ACTIVITY: Copy word for word the stretch from "field as discussed" through "That comes next!" in the post about adding an index.json file to Tor Metrics.

Provide an index.json file on Tor Metrics containing stats files
We have been discussing separating the data-aggregating part of metrics-web from the website part in the past. Here's a plan to make this happen:
- We provide a new index file on Tor Metrics containing all stats files specified on the Statistics page, including path, size, and last-modified time. Example (with just a single file):
{
"index_created": "2017-08-21 13:10",
"path": "https://metrics.torproject.org",
"directories": [
{
"path": "stats",
"files": [
{
"path": "servers.csv",
"size": 4794794,
"last_modified": "2017-08-21 00:29"
}
]
}
]
}
-
The new index file will be available under
https://metrics.torproject.org/index/index.json
(does not exist yet) as well as.gz
,.xz
, etc. -
The new file will be written right after running the periodic update twice per day as part of this script.
-
We might even include an
"implementation_version"
field as discussed in #21414 (moved). -
We start using that file by putting a new table at the top of the Statistics page that lists all available files together with their size, last update time, and link to their specification. Like a table of contents. So far so good, this is not yet worth the effort. That comes next!

DATA LISTING:
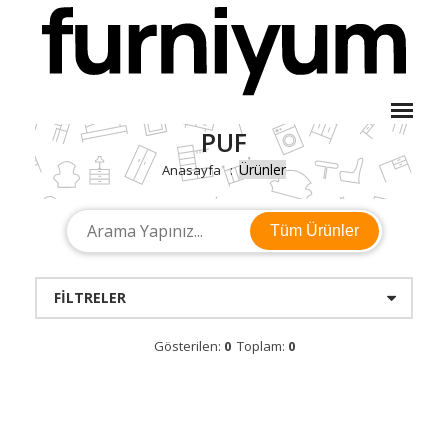
PUF
Ürünler
Anasayfa
Tüm Ürünler
FILTRELER
Gösterilen:
0
Toplam:
0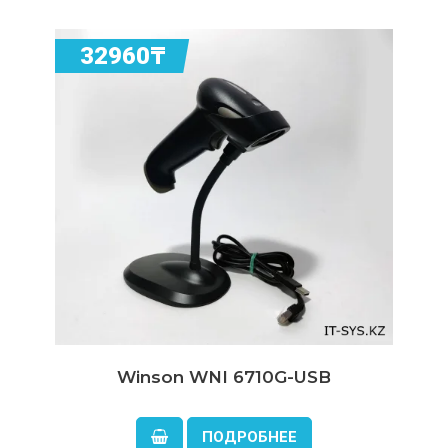
ПОДРОБНЕЕ
32960₸
Winson WNI 6710G-USB
ПОДРОБНЕЕ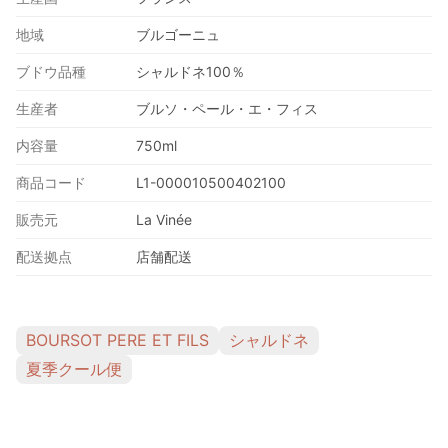
地域
ブルゴーニュ
ブドウ品種
シャルドネ100％
生産者
ブルソ・ペール・エ・フィス
内容量
750ml
商品コード
L1-000010500402100
販売元
La Vinée
配送拠点
店舗配送
BOURSOT PERE ET FILS
シャルドネ
夏季クール便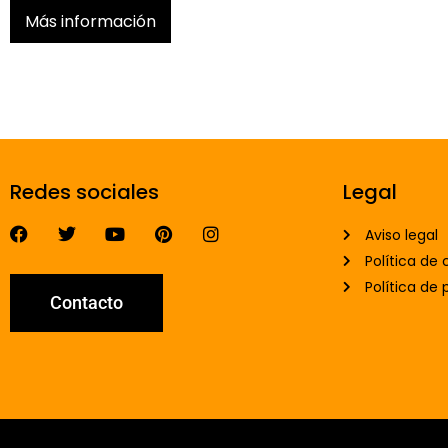
Más información
Redes sociales
Legal
Aviso legal
Política de 
Política de 
Contacto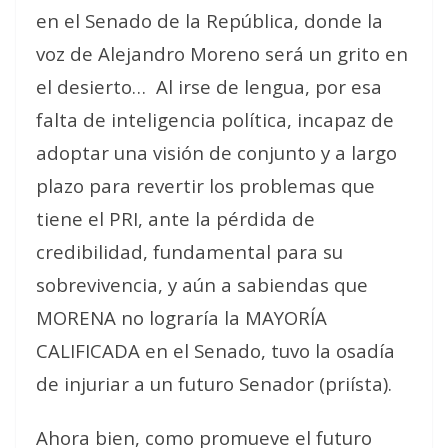
en el Senado de la República, donde la
voz de Alejandro Moreno será un grito en
el desierto… Al irse de lengua, por esa
falta de inteligencia política, incapaz de
adoptar una visión de conjunto y a largo
plazo para revertir los problemas que
tiene el PRI, ante la pérdida de
credibilidad, fundamental para su
sobrevivencia, y aún a sabiendas que
MORENA no lograría la MAYORÍA
CALIFICADA en el Senado, tuvo la osadía
de injuriar a un futuro Senador (priísta).
Ahora bien, como promueve el futuro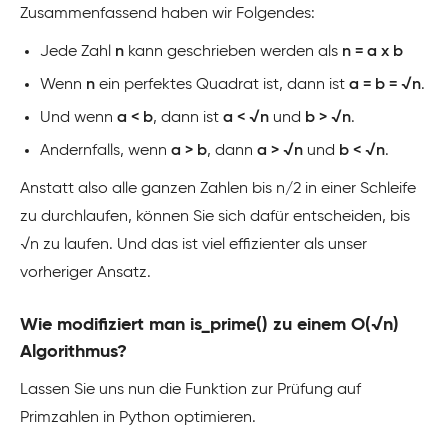
Zusammenfassend haben wir Folgendes:
Jede Zahl
n
kann geschrieben werden als
n = a x b
Wenn
n
ein perfektes Quadrat ist, dann ist
a = b = √n
.
Und wenn
a < b
, dann ist
a < √n
und
b > √n
.
Andernfalls, wenn
a > b
, dann
a > √n
und
b < √n
.
Anstatt also alle ganzen Zahlen bis n/2 in einer Schleife
zu durchlaufen, können Sie sich dafür entscheiden, bis
√n zu laufen. Und das ist viel effizienter als unser
vorheriger Ansatz.
Wie modifiziert man is_prime() zu einem O(√n)
Algorithmus?
Lassen Sie uns nun die Funktion zur Prüfung auf
Primzahlen in Python optimieren.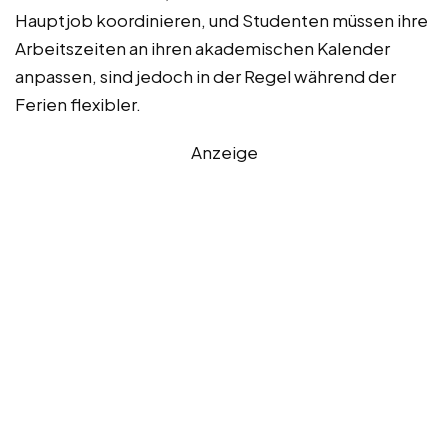
Hauptjob koordinieren, und Studenten müssen ihre
Arbeitszeiten an ihren akademischen Kalender
anpassen, sind jedoch in der Regel während der
Ferien flexibler.
Anzeige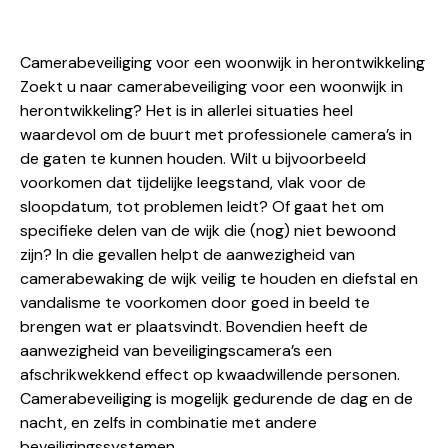
Camerabeveiliging voor een woonwijk in herontwikkeling
Zoekt u naar
camerabeveiliging
voor een woonwijk in
herontwikkeling? Het is in allerlei situaties heel
waardevol om de buurt met professionele camera’s in
de gaten te kunnen houden. Wilt u bijvoorbeeld
voorkomen dat tijdelijke leegstand, vlak voor de
sloopdatum, tot problemen leidt? Of gaat het om
specifieke delen van de wijk die (nog) niet bewoond
zijn? In die gevallen helpt de aanwezigheid van
camerabewaking de wijk veilig te houden en diefstal en
vandalisme te voorkomen door goed in beeld te
brengen wat er plaatsvindt. Bovendien heeft de
aanwezigheid van beveiligingscamera’s een
afschrikwekkend effect op kwaadwillende personen.
Camerabeveiliging is mogelijk gedurende de dag en de
nacht, en zelfs in combinatie met andere
beveiligingssystemen.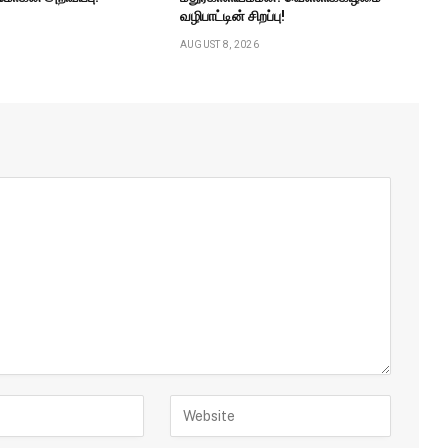
வழிபாட்டின் சிறப்பு!
AUGUST 8, 2026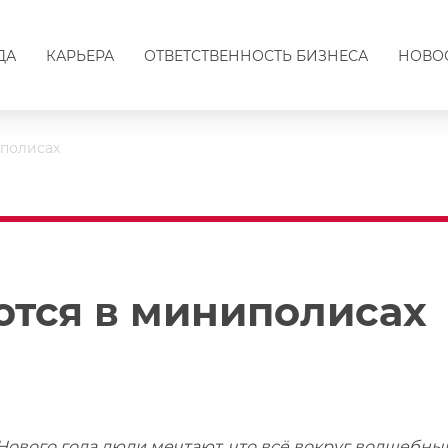
ДА
КАРЬЕРА
ОТВЕТСТВЕННОСТЬ БИЗНЕСА
НОВО
полисах
тся в миниполисах
Нового года люди мечтают, что всё вокруг волшебн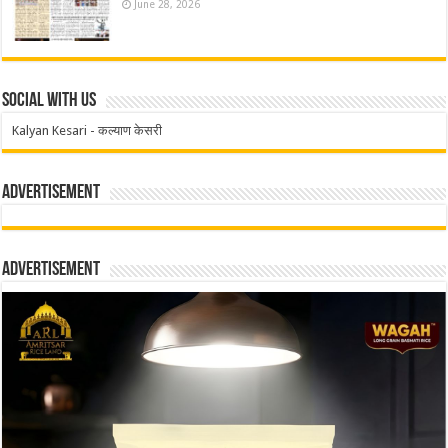
June 28, 2026
Social With Us
Kalyan Kesari - कल्याण केसरी
Advertisement
Advertisement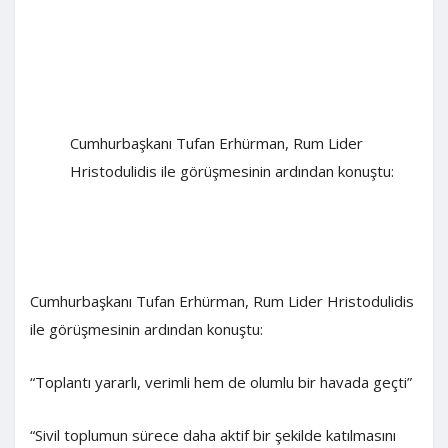
Cumhurbaşkanı Tufan Erhürman, Rum Lider
Hristodulidis ile görüşmesinin ardından konuştu:
Cumhurbaşkanı Tufan Erhürman, Rum Lider Hristodulidis
ile görüşmesinin ardından konuştu:
“Toplantı yararlı, verimli hem de olumlu bir havada geçti”
“Sivil toplumun sürece daha aktif bir şekilde katılmasını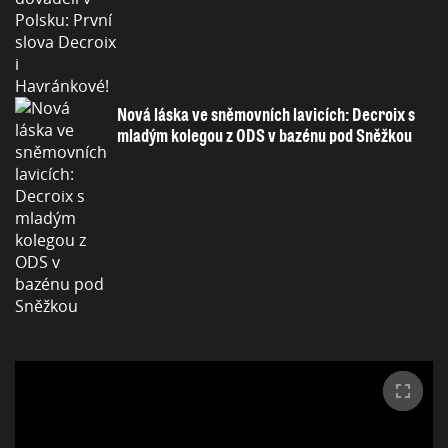
Nová láska ve sněmovních lavicích: Decroix s
mladým kolegou z ODS v bazénu pod Sněžkou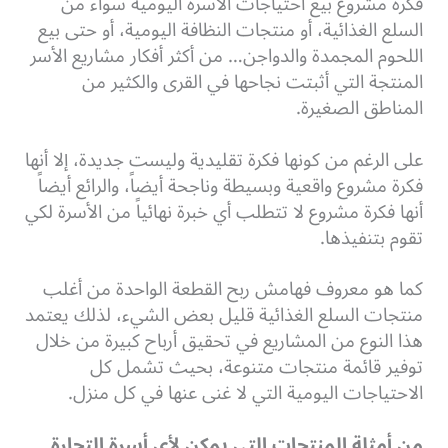
فكرة مشروع بيع احتياجات الأسرة اليومية سواء من
السلع الغذائية، أو منتجات النظافة اليومية، أو حتى بيع
اللحوم المجمدة والدواجن… من أكثر أفكار مشاريع الأسر
المنتجة التي أثبتت نجاحها في القرى والكثير من
المناطق الصغيرة.
على الرغم من كونها فكرة تقليدية وليست جديدة، إلا أنها
فكرة مشروع واقعية وبسيطة وناجحة أيضاً، والرائع أيضاً
أنها فكرة مشروع لا تتطلب أي خبرة نهائياً من الأسرة لكي
تقوم بتنفيذها.
كما هو معروف فهامش ربح القطعة الواحدة من أغلب
منتجات السلع الغذائية قليل بعض الشيء، لذلك يعتمد
هذا النوع من المشاريع في تحقيق أرباح كبيرة من خلال
توفير قائمة منتجات متنوعة، بحيث تشمل كل
الاحتياجات اليومية التي لا غنى عنها في كل منزل.
من أمثلة المنتجات التي يمكن لأي أسرة التجارة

EXPECTED ANSWER:
field as discussed in #21414 (moved). -
We start using that file by putting a new table at the top of the Statistics page that lists all available files together with their size, last update time, and link to their specification. Like a table of contents. So far so good, this is not yet worth the effort. That comes next!